FRAGMENTO PROPORCIONADO =>
******

La recurrencia del arquetipo del padre en nuestro acontecer nacional —con la importancia que tiene su principio ancestral—, sugiere el ámbito de lo simbólico, pues cuando una persona identifica a otra que no es su padre biológico como su progenitor, es porque de él ha obtenido enseñanzas fundamentales para su vida psíquica, las cuales han de ser determinantes en su destino.

La escogencia de alguien tan cercano en edad como padre, sugiere la imagen de orfandad temprana, así como el no haber digerido nunca dentro de sí el principio mismo del padre. Del mismo modo, si se elige al padre a los cincuenta años, no quedan dudas de que se está fuera de consonancia con el tránsito cronológico de las iniciaciones psíquicas en la vida del hombre. A esa edad, ya debería haberse sido padre y debería estarse cumpliendo con las determinaciones que el principio psíquico exige.

La función psicológica del padre, entre otras, es poner orden dentro del caos y regir con normas el funcionamiento de la comunidad familiar, sin ser tan estricto que sofoque al hijo hasta el punto de castrarlo. Por otro lado, esta función debe permitirle al hijo un desarrollo psíquico que lo integre a la labor paterna. Tal objetivo se ejerce  sin perder las formas tradicionales y culturales que se han adquirido de los ancestros y que se atesoran en la comunidad familiar.

******

EXTRACTO DE DATOS =>

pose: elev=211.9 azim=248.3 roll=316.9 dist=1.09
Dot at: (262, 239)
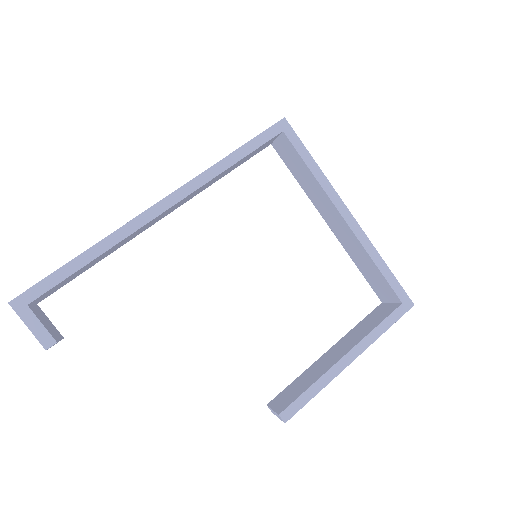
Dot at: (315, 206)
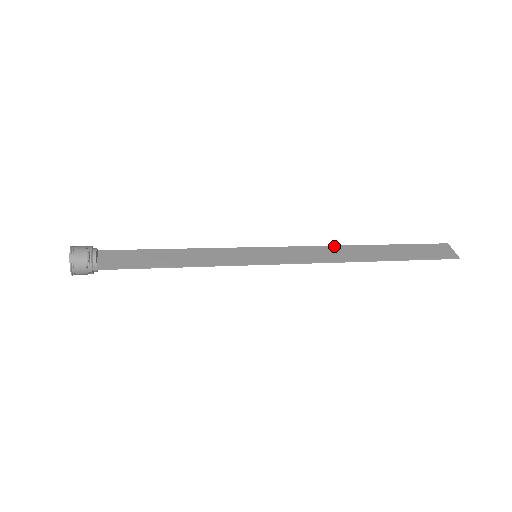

******

INSTRUCCIONES DE TRABAJO => Prosigue el fragmento sobre el arquetipo del padre a partir de su última oración.

RESULTADO =>
Desde el punto de vista también simbólico, un presidente o cualquier jefe de estado es, por ejercicio, el padre de la nación, mientras ejerza ese rol; y está obligado a traer nuevas formas culturales y civiles si las viejas se han agotado y han sumido en el desastre a una población, para que no se empobrezca el funcionamiento de la sociedad.

Cuando el padre muere o enferma de manera irreversible y se deteriora su capacidad para tener un juicio crítico sobre la realidad, sume en un caos profundo al grupo familiar. Del mismo modo, la ausencia del presidente deja en orfandad a todo un país. En los países industrializados o con instituciones cohesionadas, esto no sucede, pues dichas instituciones mantienen las formas y los límites, y procuran la solución más expedita para elegir a la persona idónea a fin de dirigir los destinos de la nación.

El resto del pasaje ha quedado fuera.